Dear Carmen,
obviously you did a random effects (RFX) Bayesian model selection (BMS).
Furthermore, it sounds as if you observed that there were only the same
few models in Occam's window but nevertheless the exceedance probability
of the winning model at the group level is quite low.
I guess the approach you proposed is not valid, but if you assume that
there has to be one DCM which "generated" the data of all subjects, you
can perform a fixed effects (FFX) BMS. This might be a solution for your
problem If you acknowledge the above mentioned assumption. With FFX BMS
Occam's razor is not applied because of that assumption.
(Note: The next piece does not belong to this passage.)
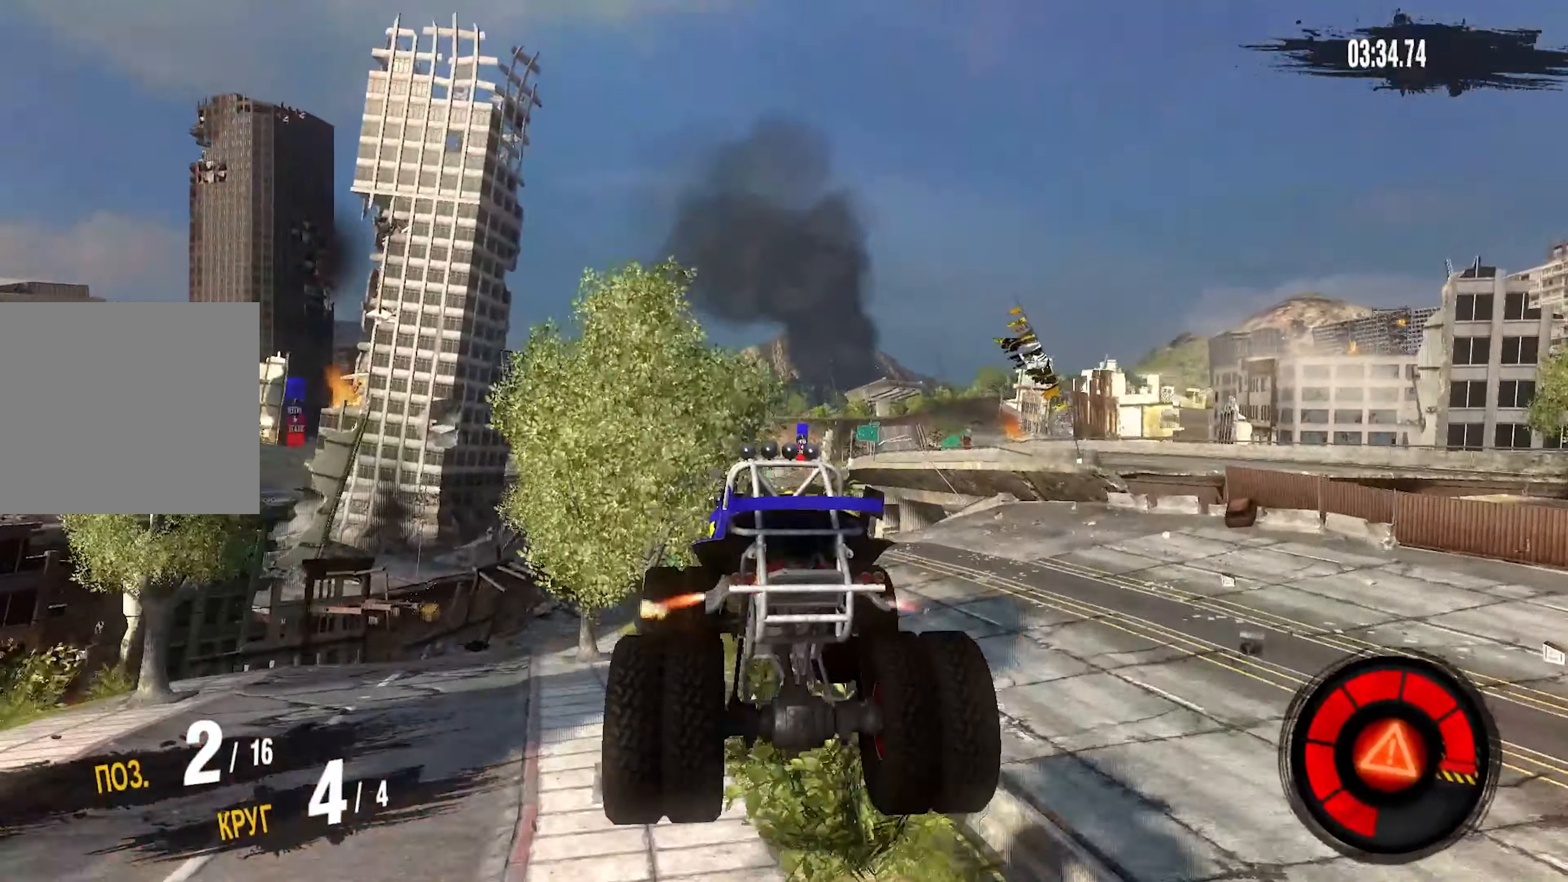
{"buttons": [], "left_stick": "center", "right_stick": "center", "events": [[16, "left_stick", "center"]]}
The "p-values" are actually the posterior probabilities of the model
given the data (and hence not to be confused with traditional p-values,
reflecting the probability of the data given the null-hypothesis). These
are based on the free-energy of each model (DCM.F) which represents a
lower bound on the log-evidence of the model (something like the
accuracy minus the complexity of the model).
The usage of Occam's razor after RFX BMS is for computational expedience
only and rests upon the fact that models with low posterior
probabilities contribute little to BMA (Penny et al. 2010, PLoS
Computational Biology). Thus, the criteria for Occam's razor should not
be modified, unless you want to include more (or all) models in the BMA.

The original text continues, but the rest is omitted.